Segment Start: RECORDS TO USE

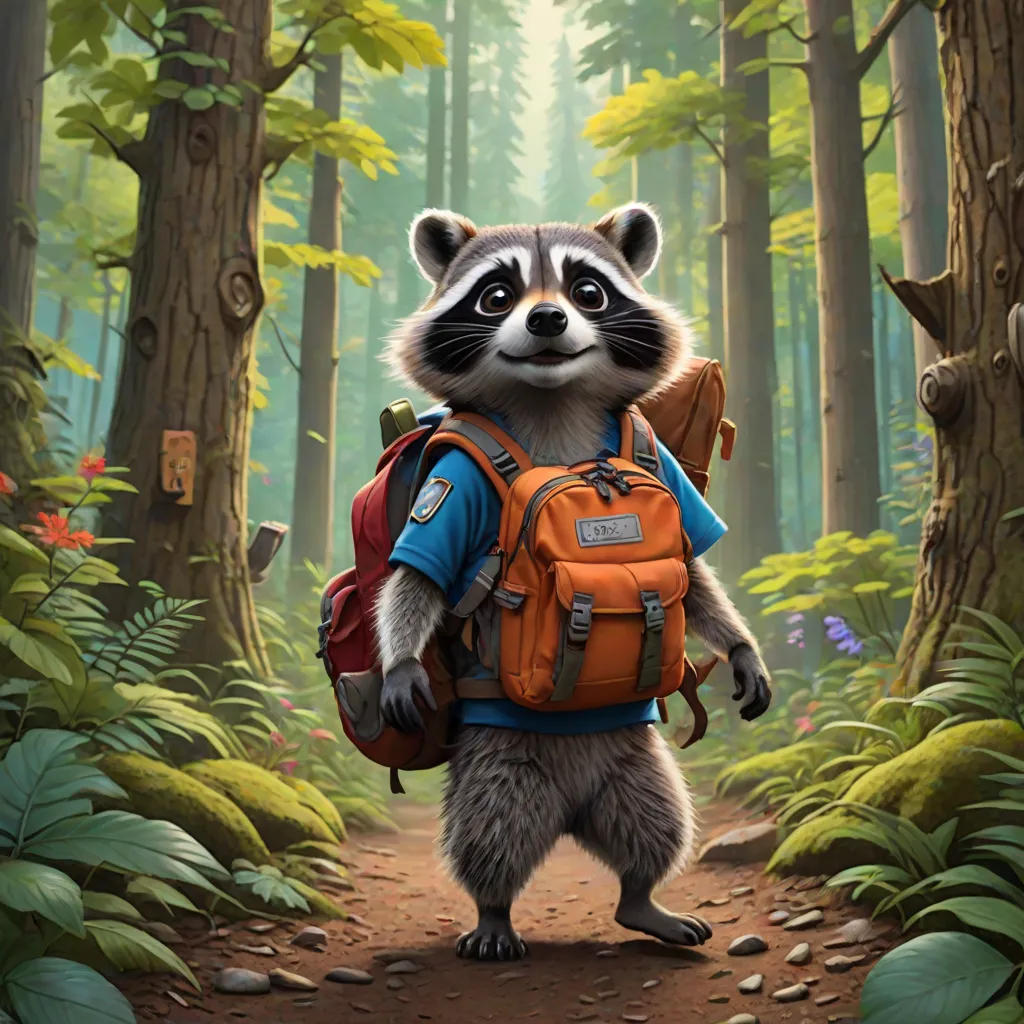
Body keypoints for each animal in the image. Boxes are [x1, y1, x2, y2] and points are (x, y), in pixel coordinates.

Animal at [376, 204, 771, 961]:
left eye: (588, 291)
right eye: (496, 296)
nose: (547, 319)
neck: (550, 403)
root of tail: (568, 811)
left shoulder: (666, 469)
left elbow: (692, 567)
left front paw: (743, 650)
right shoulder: (452, 483)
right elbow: (415, 578)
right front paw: (403, 664)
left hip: (633, 763)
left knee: (656, 821)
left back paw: (644, 899)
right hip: (501, 759)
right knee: (490, 829)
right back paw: (494, 911)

Segment End: RECORDS TO USE

From the listing, extract all text exactly as given and drop any picture.

Body keypoints for each animal in the image. Boxes are [x1, y1, x2, y2] and points are (x, y), in pixel coordinates.

Animal at [376, 204, 771, 961]:
left eye: (588, 291)
right eye: (496, 296)
nose: (547, 319)
neck: (550, 403)
root of tail: (568, 811)
left shoulder: (666, 469)
left elbow: (692, 567)
left front paw: (743, 650)
right shoulder: (452, 483)
right elbow: (415, 578)
right front paw: (403, 664)
left hip: (633, 763)
left knee: (656, 821)
left back paw: (644, 899)
right hip: (501, 759)
right knee: (490, 829)
right back paw: (494, 911)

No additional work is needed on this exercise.